¡Qué difícil es tomar una decisión cuando por un lado sentimos nuestra
debilidad, pereza y egoísmo y por el otro lado escuchamos la voz de Dios que nos
invita a hacer algo por los demás! Después de los 40 días de Cuaresma debemos
tomar una decisión: ¿Qué hacer en esta Semana Santa? Se nos presentan 3
alternativas.
La primera es la más atractiva y placentera a los ojos
humanos. Es la de aprovechar esos días para descansar, juntarnos con amigos, ir
a la casa de descanso y vivir la Semana Santa tranquilamente, contentándonos
yendo a la Vigilia Pascual o simplemente a la Misa del domingo de Resurrección.

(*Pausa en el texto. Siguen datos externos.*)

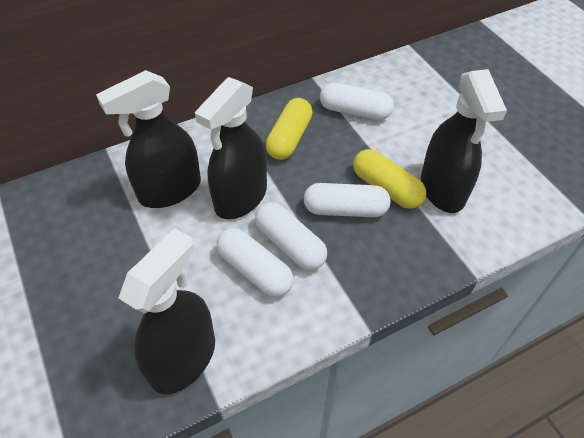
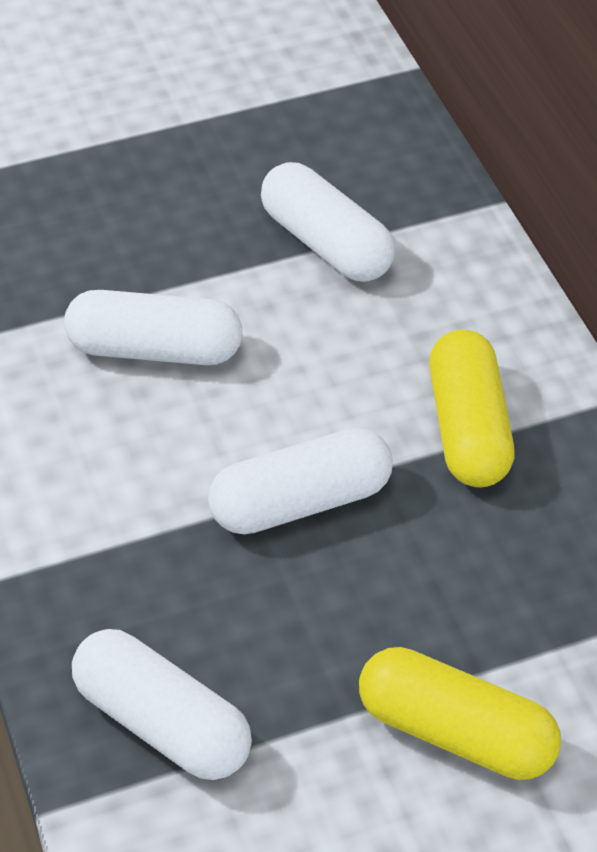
black spray bottle: [96,70,201,208] [118,228,215,394] [195,77,267,219] [421,69,507,213] = 4 -> none = 0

Una segunda alternativa es vivir la Semana Santa en oración. Rezar y
participar en familia en las actividades de la parroquia, asistir a los retiros
y reservar esos días a la contemplación. Es una experiencia maravillosa donde
uno descubre que conocer la teoría del sufrimiento de Cristo, ayuda; pero hacer
de esos días una oración, meditar en cómo Jesús sufrió por nosotros, es una
experiencia muy enriquecedora para darnos cuenta del amor de Cristo por
nosotros.
Una tercera alternativa es sólo para valientes. Ser misioneros
de Cristo, apóstoles y llevar a Dios a todos los rincones de la tierra. No se
necesita ser un gran orador, ni un sacerdote, ni tampoco ser una gran
especialista en las Sagradas Escrituras. Lo único necesario es querer hacerlo y
amar a Dios. Son días maravillosos donde uno se divierte sanamente, se ríe, reza
y ayuda a muchas personas sedientas de Dios.
Recuerdo que a los 14 años
tuve que tomar una decisión. Luego de todo un día caminando entre montañas,
junto a mi terna de misiones, vimos una casa que se refugiaba entre los árboles.
El gran problema era que debíamos cruzar el río para llegar hasta ella, pues no
se veía puente alguno para pasar. Si nos lanzábamos a la misión especial lo más
probable era que llegaríamos tarde al colegio parroquial donde nos esperaba una
rica comida y el descanso merecido por el trabajo del día.
Por otro
lado, sentíamos que debíamos ir. Quizás era una familia que nunca había
escuchado sobre Dios, o un católico que no se había confesado por años. Quizás
vivía un enfermo que nunca recibía visitas o alguien a punto de morir. Nuestra
imaginación no era fantasía; todo se basaba en experiencias pasadas, pero el
hecho es que debíamos tomar una decisión.
Luego de un tiempo, Pedro, el
menor del grupo, dijo: “¿Será que Dios quiere que visitemos esa casa?”. Mis ojos
se iluminaron, les miré animosamente y les dije: “¡vamos!”. Rezamos por unos
momentos, nos lanzamos al agua que nos llegaba a la cintura y comenzamos a
caminar. Luego de unos interminables 15 minutos luchando contra la corriente,
llegamos al otro lado y comenzamos a subir el cerro que nos llevaría a la
esperada casa. Al llegar a la cima nos encontramos con un ateo solitario, amante
de la naturaleza y que ha cada paso nos sorprendía con la explicación de los
diferentes tipo de árboles de su terreno. Esa era su vida y lamentablemente no
quería cambiar. Pero mientras conversábamos, vi a lo lejos otro gran pueblo al
otro lado de la montaña y no dudé en preguntarle el nombre de aquel lugar y cómo
podríamos llegar a él.
Al día siguiente emprendimos la expedición. Era
un pueblo católico y muy creyente. Las personas estaban preparadas para recibir
los sacramentos debido al gran esfuerzo de los parroquianos más fervorosos, pero
no tenían a nadie que les administrara los sacramentos. Las últimas misiones en
ese pueblo habían sido 50 años atrás. El último sacerdote que habían visto fue
el párroco del lugar que había muerto hace 23 años. La situación era penosa,
pero los frutos de esa misión quedaron grabados en la historia. Tuvimos más de
150 confesiones, 30 bautizos, 40 primeras Comuniones y 10 matrimonios. Todo en
un día y les prometimos regresar el siguiente año.
Ante las tres
alternativas sólo existe una decisión. La tercera es la más completa ya que
también tiene elementos de la segunda decisión. Preguntémosle a Dios en la
oración: Señor, ¿qué quieres que haga en esta Semana Santa?